Freedom in France has been reduced to government-authorized drinking on outdoor patios. Where is La Résistance when it’s needed?
By: Rachel Marsden
On May 19, the French government authorized restaurant and café patios to reopen, and people have been acting like it’s the Liberation of Paris all over again. Except, sadly, it’s not.
In August 1944, the Nazi General in charge in Paris, Dietrich von Choltitz,
surrendered to French and US troops as four years of occupation came to an end.
The moment marked the definitive end of curfews for Parisians and the need to
carry an Ausweis – a Nazi-issued identity document – when outside at night.
Around the same time, writer Ernest Hemingway “liberated” the Ritz Hotel –
and bar – where he requisitioned a large room and proceeded to faire la fête,
allegedly ordering sixty dry Martinis for his rowdy company of adventurers,
according to Andrew Feldman’s biography, Ernesto: The Untold Story of Hemingway
in Revolutionary Cuba. Never again would the French allow their freedoms to be
taken away.
Well, unless a scary virus that kills an infinitesimal number of people happened
to come along, in which case, “take our freedoms, s’il vous plait.”

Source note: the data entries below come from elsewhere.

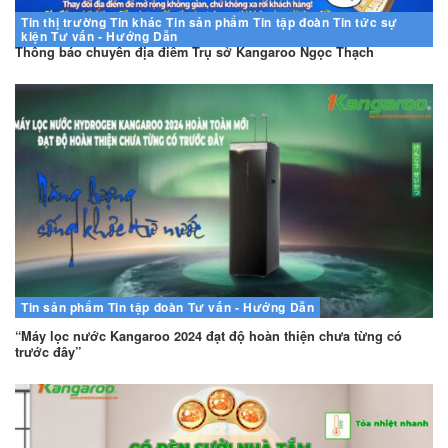
Tin thị trường
Tin khác
Tin sản phẩm
Tin tập đoàn
Tin tức sự
kiện
Tư vấn - Hướng Dẫn
Thông báo chuyển địa điểm Trụ sở Kangaroo Ngọc Thạch
Tin sản phẩm
Tin tập đoàn
Tư vấn - Hướng Dẫn
“Máy lọc nước Kangaroo 2024 đạt độ hoàn thiện chưa từng có
trước đây”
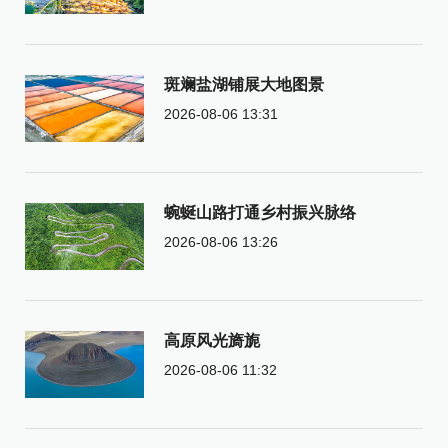
斑斓盐湖铺展大地图景
2026-08-06 13:31
蜿蜒山路打通乡村振兴脉络
2026-08-06 13:26
高原风光旖旎
2026-08-06 11:32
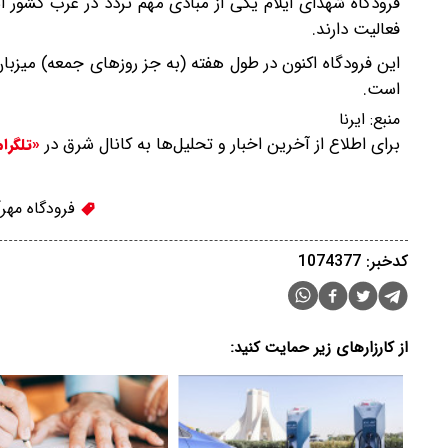
فرودگاه شهدای ایلام یکی از مبادی مهم تردد در غرب کشور 
فعالیت دارند.
است.
منبع:
ایرنا
برای اطلاع از آخرین اخبار و تحلیل‌ها به کانال شرق در
«تلگرا
فرودگاه مهرآ
کدخبر: 1074377
از کارزارهای زیر حمایت کنید:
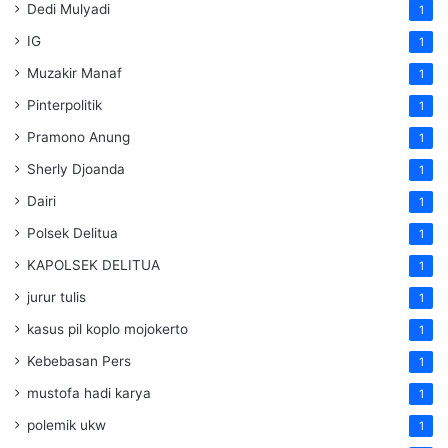
Dedi Mulyadi
1
IG
1
Muzakir Manaf
1
Pinterpolitik
1
Pramono Anung
1
Sherly Djoanda
1
Dairi
1
Polsek Delitua
1
KAPOLSEK DELITUA
1
jurur tulis
1
kasus pil koplo mojokerto
1
Kebebasan Pers
1
mustofa hadi karya
1
polemik ukw
1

Earlier this month, French President Emmanuel Macron outlined a three-phase plan
to restore citizens’ basic freedoms after over a year of stop-and-go Covid-19
related restrictions. May 19 marked the first step, in which bars and
restaurants would be allowed to reopen their outdoor patios. Restaurants with
fewer than 10 tables aren't obligated to apply the 50% capacity reduction to
their patios as long as they have separating panels between tables. They do,
however, still have to impose a maximum-six-per-table restriction. Government
protocol obliges diners to wear masks outside on the patio “when ordering,
before serving the first course, and at the time of payment.”
Patrons are then officially invited to evacuate the sidewalk patios by 9pm to
get back home and resume hiding from Covid-19, two hours later than the previous
nightly curfew under which French have been living since January and after which
citizens are still required to produce an Auswe…er, authorization, downloaded
from the Ministry of the Interior, justifying their reason for being out in a
public space.
Driving across town the day the restrictions were lifted, patios spilled out
onto the street, between parked cars, as restaurateurs attempted to maximize
revenues after months of government-dictated shutdown. Some adjacent
non-restaurant businesses even allowed for their restaurant neighbor’s patio to
spill onto their property, in what appear to be friendly private arrangements.

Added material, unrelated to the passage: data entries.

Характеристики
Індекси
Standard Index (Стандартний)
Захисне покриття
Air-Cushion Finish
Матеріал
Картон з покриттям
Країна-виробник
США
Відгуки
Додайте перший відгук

Restaurant patrons laughed and cried tears of joy behind their masks on patios
nationwide as headlines, like one in Le Figaro newspaper, underlined how great
it all was: “The French rediscover the scent of freedom.”
Seriously? “Freedom” in France now is being able to attend museums, movies, and
outdoor dining with a mask on and strict social distancing rules? The government
throws the French a few crumbs after taking away the whole cake and suddenly
they think they’re in Candyland. What the heck has happened to the French? This
is, after all, the same country whose citizens beheaded their leaders during the
French Revolution for merely existing. And now they’re celebrating the ability
to drink outside on the sidewalk with limitations.
Freedom is the ability to go to the limit of one’s desires. And right now the
French can’t even go to the limit of Happy Hour, since in various cities across
the country, the cops showed up after the 9pm curfew – with tear gas in some
cases – to forcibly evacuate diners from the patios or to break up outdoor
gatherings.
As a result of these “excesses,” some local authorities have now banned the sale
of take-away alcohol after 6pm, or (in the case of the city of Tours) its
consumption in public, away from an established patio, altogether.
On this oh-so-momentous occasion of varying degrees of sidewalk beer-drinking
authorization and prohibition, President Macron called on the French to “live in
the present moment.” I guess he means until the cops show up and ruin the vibe.
“Yesterday, [the terraces] were not open, they are today,” he said. “If we
manage to organize ourselves well collectively, to continue to vaccinate, to
maintain a collective discipline (...) there is no reason we can't keep moving
forward.”
Macron has already said that his fellow citizens’ so-called freedom will now be
conditional on Covid case-counts staying under 400 cases per 100,000 population.
The moment it goes back above that – whether it’s next month, next autumn, or
next year – “freedoms” are once again fair game for rescindment. And it’s all
because the French people have and continue to tolerate it without any
significant resistance, despite evidence that the data being used to justify
lockdowns and restrictions is less than credible. On May 20, French authorities
quietly revised Covid case data to subtract 348,846 Covid cases from the total
going back to February, representing a reduction of 6% in previously reported
cases.
Today, Hemingway couldn’t have liberated a bar patio from Covid restrictions
without being manhandled or teargassed by French cops, and people are
pathetically cheering their ‘freedom’ and waiting patiently for the green light
to have other fundamental rights restored, rather than simply taking them like
they already own them. When is the resistance coming, already?